Kozayı bulan Reki, kıza rüyasından dolayı “Rakka” adını verir. Hikari de, bir hale çıkartıp onun başına yerleştirir. Daha sonra sırtından acılı bir şekilde kanatlar çıkar. Artık o da bir Haibane’dir. Tanıştığı bu yeni insanlara ayak uydurmaya ve çevresini anlamaya çalışır.

Sahi, Haibane nedir?

İzleme linki: http://www.turkanime.tv/anime/haibane-renmei

5. Kuuchuu Buranko

Kuuchuu Buranko

Mononoke, Tsuritama animelerinden tanıdığımız ve işlerini severek takip ettiğim yönetmenlerden Kenji Nakamura'nın ilk kısmı rotoscope tekniği uyguladığı animesi Kuuchuu Buranko'dur. 

Psikolojik örgünün dram ile iç içe geçtiği ve kuvvetli olay örgüleri sunduğu anime, çizim ve renklendirme disiplini ile de niş bir yapım. 

Konusu: Çeşitli psikolojik sorunları olan hastalar tedavi amacıyla Irabu Hastanesi'ne giderler. Orada çocuk görünümlü Doktor Irabu ile seksi hemşire Mayumi vardır ve ilginç tedavi yöntemleri uygulamaktadırlar.

İzleme linki: http://www.turkanime.tv/anime/kuuchuu-buranko

6. Dareka no Manazashi

Dareka no Manazashi

Adını tüm anime hayranlarına Kimi no Na wa ile duyuran Makoto Shinkai'nin kısalarının yeri bende bir başkadır. Dareka no Manazashi de o kısalardan biri; sadece 6 dakikaya o kadar çok duygu yüklenmiş bir film ki, neredeyse her saniyesinde kendinizi sorgularken buluyorsunuz. 

Konusu: Bir baba ve kızın hikayesini konu edinen yapımda, küçükken babasının dizinin dibinden ayrılmayan kızın büyüyünce babasına bakışının nasıl değiştiğini izliyor ve bir gün kızın kendisini sorgulamak zorunda kalışına tanık oluyoruz. Çünkü babası ile arasında bağ kuran kedileri artık aralarında değildir ve aslında içten içe sevdiği babasını da kaybetmeden önce onunla eskisi gibi olabilecek midir?

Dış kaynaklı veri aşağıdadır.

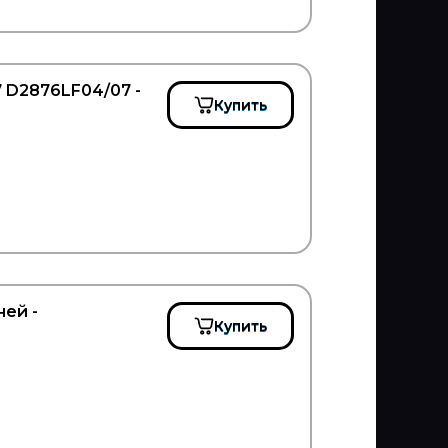
 D2876LF04/07 -
Купить
ей -
Купить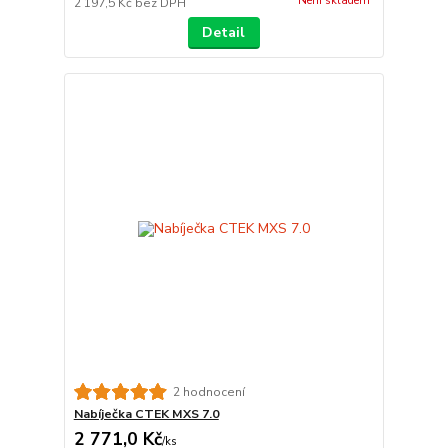
Není skladem
2 197,5 Kč
bez DPH
Detail
2 hodnocení
Nabíječka CTEK MXS 7.0
2 771,0 Kč
/
ks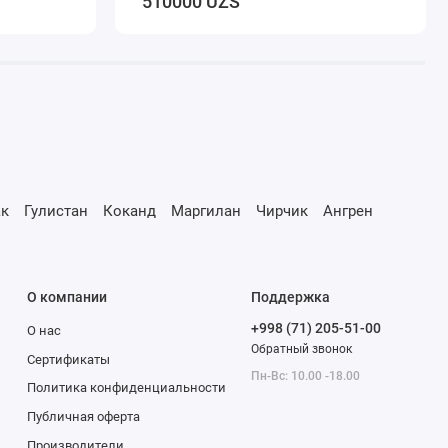
510000 UZS
к
Гулистан
Коканд
Маргилан
Чирчик
Ангрен
О компании
Поддержка
+998 (71) 205-51-00
О нас
Обратный звонок
Сертификаты
Пн-Вс: 10.00 -18.00
Политика конфиденциальности
Публичная оферта
Производители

İzleme linki: http://www.turkanime.tv/anime/dareka-no-manazashi

7. Princess Tutu

Princess Tutu

Klasik hikayelere, masallara dayanan yapımları sevenlerdenseniz Princess Tutu'yu birkaç izlemek isteyebilirsiniz. Ahiru ve ekürilerinin komik halleri, Neko sensei'nin evlilik takıntısı, bir anda gelen dram, kötüyü de sevme refleksi, tahminleri biraz da olsa ters köşe eden olaylar... Klasik müzik, danslar... Esas kötünün kim olduğunun sıklıkla karıştığı bir masal... Diğer masallar gibi de acımasız... 

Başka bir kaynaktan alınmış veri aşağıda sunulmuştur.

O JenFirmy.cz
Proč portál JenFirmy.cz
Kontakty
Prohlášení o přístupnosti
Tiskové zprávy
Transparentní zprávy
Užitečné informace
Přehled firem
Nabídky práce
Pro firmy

Princess Tutu süper güçleri olan kahramanlar arasında en ilginci olabilir; o dans ederek çözümlüyor başına gelen kötülüğü ve su katılmamış bir ahmağın ne kadar da güzel bir kalbi olduğunu gösteriyor ve Fakir ile arasında gelişen duygular en derin işlenen aşk hikayeleri kadar romantik. 

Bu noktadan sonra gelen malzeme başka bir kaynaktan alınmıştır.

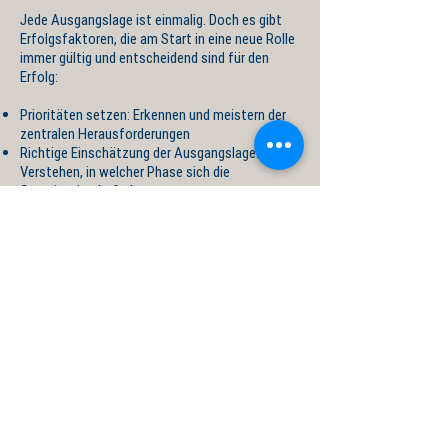
Jede Ausgangslage ist einmalig. Doch es gibt
Erfolgsfaktoren, die am Start in eine neue Rolle
immer gültig und entscheidend sind für den
Erfolg:
Prioritäten setzen: Erkennen und meistern der
zentralen Herausforderungen
Richtige Einschätzung der Ausgangslage:
Verstehen, in welcher Phase sich die
Organisation befindet
Die Chancen und Risiken in der neuen Rolle
erkennen und diesen erfolgreich begegnen
Aufbau und Sicherstellen der Akzeptanz bei
Vorgesetzten und Schlüsselpersonen
Sprechen Sie mit mir über Ihre Startbedingungen
und die spezifischen Anforderungen. Ich freue
mich, Ihnen anhand erster Ansatzpunkte den
Mehrwert eines Onboarding-Coachings
aufzuzeigen.
Kontakt aufnehmen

Konusu: Evvel zaman içinde, kalbur saman içinde
Pireler berber iken,
Develer tellal iken,
Ben ninemin beşiğini tıngır mıngır sallar iken...

Bir adam ölmüş. Adamın mesleği masal yazmak ve anlatmakmış ama ölümden kaçamamış. Adamın son masalı kötü kalpli kurnaz kargayı yenen yakışıklı ve cesur bir prens hakkındaymış. Fakat, artık sonsuza dek bu mücadele sona eremeyecekmiş.

"Bu hiç de hoşuma gitmedi!" diye bağırmış karga.
"Bu hiç de hoşuma gitmedi!" diye bağırmış prens.

Karga masalın içinden kaçmış ve prens de onu kovalamaya başlamış. Ve sonunda prens, kendi kalbini çıkarmış, yasak bir gücü kullanarak kargayı mühürlemiş.

İşte o zaman... Ölmüş olması gereken adam "İşte böyle daha güzel oldu..." diye fısıldamış.

İzleme linki: http://www.turkanime.tv/anime/princess-tutu

8. Tsumiki no Ie

Tsumiki no Ie

Çizimlerinden ötürü ilk gördüğümde "Fransız bir yapım herhalde" dediğim Tsumiki no Ie'nin yönetmeni Kunio Katou'nun en kısa sürede uzun metraj bir çalışmasını izlemek için can attığımı belirtmek isterim. 12 dakikalık kısanın her bir saniyesi öylesine dram, öylesine yalnızlık, öylesine çaresizlik ve öylesine yaşama umudu ile dolu ki...

Yönetmenin ayrıca Aru Tabibito no Nikki isimli kısası da son derece sürrealdir. 

Konusu: Suların sürekli yükseldiği bir yerde yaşayan yaşlı bir adamın gözünden geçenleri anlatan 12 dakikalık bir yapım. 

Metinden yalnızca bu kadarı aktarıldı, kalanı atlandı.